Sen. Bernie Sanders (D-Vermont) recently attacked Russell Vought, President Trump’s nominees to be the deputy director of the Office of Management and Budget, because he shared the Gospel at his Christian college, calling all Muslims to believe in Christ in order to be saved. The Gospel is Islamophobic according to Sen. Sanders. In Sen. Sanders’ judgement, Mr. Vought’s hateful beliefs (the Gospel of Jesus Christ!) disqualify him from public service.
Seventh Circuit nominee Judge Amy Barrett was also attacked by several senators, including Sen. Diane Feinstein (D-California) and former Sen. Al Franken (D-Minnesota), among others, because of her faith. Barrett, a Catholic, believes all people (including those in the womb) are created in the image of God and deserve our love and respect. This is heresy for the radical left. You must support the killing of the unborn, or you will pay a price. The unborn’s intrinsic value is a truth that the darkness will not tolerate. You should not be allowed to earn a living.

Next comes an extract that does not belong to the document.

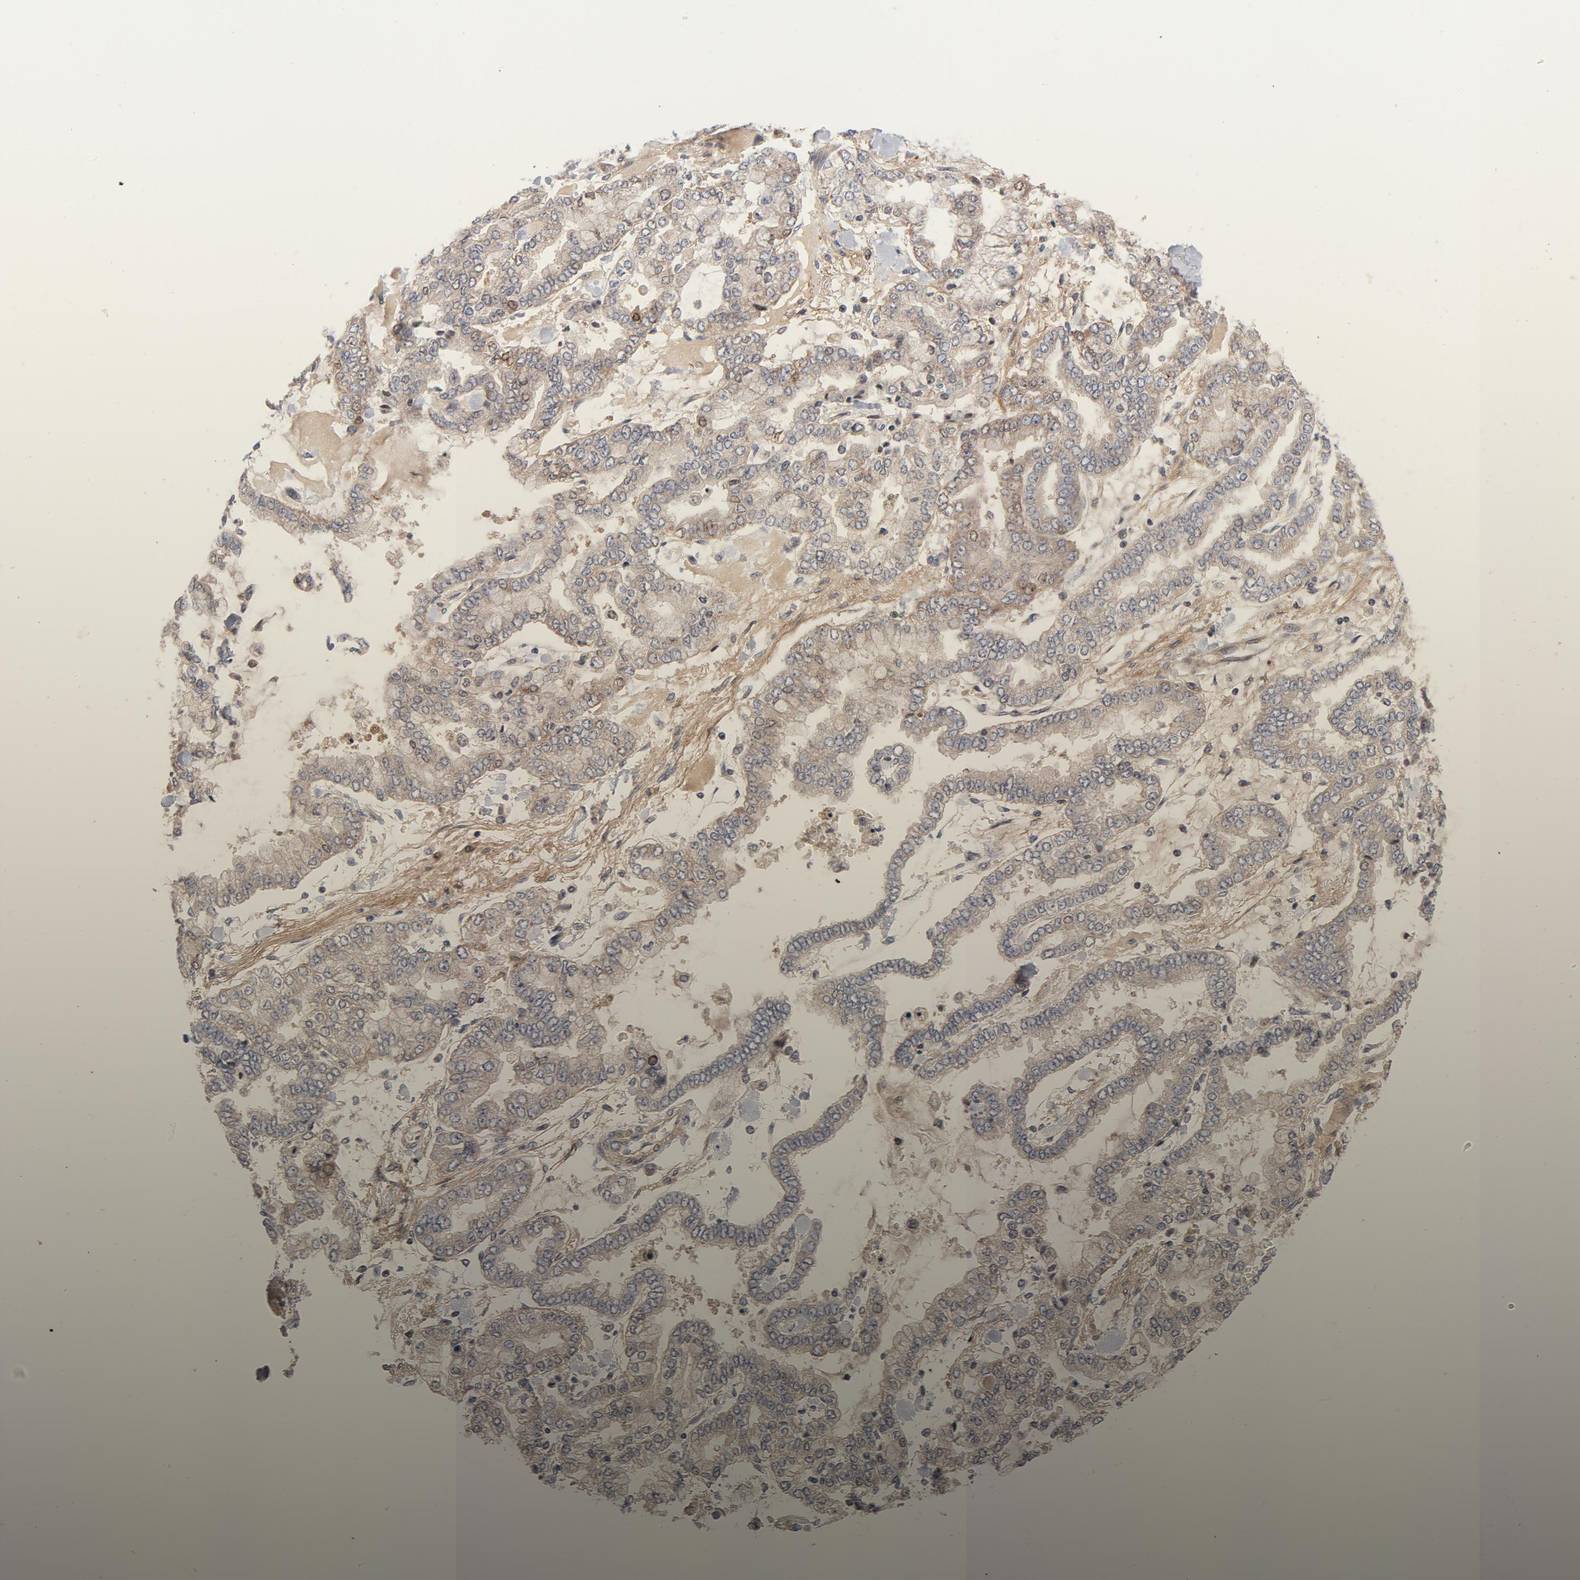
{"staining": {"intensity": "weak", "quantity": ">75%", "location": "cytoplasmic/membranous"}, "tissue": "stomach cancer", "cell_type": "Tumor cells", "image_type": "cancer", "snomed": [{"axis": "morphology", "description": "Normal tissue, NOS"}, {"axis": "morphology", "description": "Adenocarcinoma, NOS"}, {"axis": "topography", "description": "Stomach, upper"}, {"axis": "topography", "description": "Stomach"}], "caption": "Tumor cells display low levels of weak cytoplasmic/membranous expression in about >75% of cells in stomach cancer. (Brightfield microscopy of DAB IHC at high magnification).", "gene": "DNAAF2", "patient": {"sex": "male", "age": 76}}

Sen. Cory Booker (D-New Jersey), considered by many a potential presidential candidate for the Democrat Party, most recently went after President Trump’s nominee for Secretary of State, Mike Pompeo. He was enraged by Pompeo’s comments about marriage and sexuality. Again, if you abide in Christ and believe His words about sexual relations, you will be hated. You will be attacked. You will not be welcomed by the darkness.
We could keep going. District court nominee Wendy Vitter also endured this discrimination because of her religious views recently. These are not isolated incidents, but a troubling pattern of discrimination that should be opposed by all.
Of course, none of this should surprise us. Jesus explained it later on in that passage in John 15, “If you were of the world, the world would love you as its own; but because you are not of the world, but I chose you out of the world, therefore the world hates you,” (John 15:19).
But we must not be deterred. This light, this truth that is so uncomfortable to the world is the fruit of abiding. And this is what we must do. Two glorious truths are exposed as a result of our endurance. Jesus tells us in verse 8: “By this my Father is glorified, that you bear much fruit and so prove to be my disciples.” So first, God is glorified; and second, this is how we know we are His. Nothing is more precious than those two things.
Let us be encouraged through it all, then. Let us love and endure in obedience, spreading this truth and light, bearing the fruits of love, in all humility and grace, to the glory of God, until His return. Amen.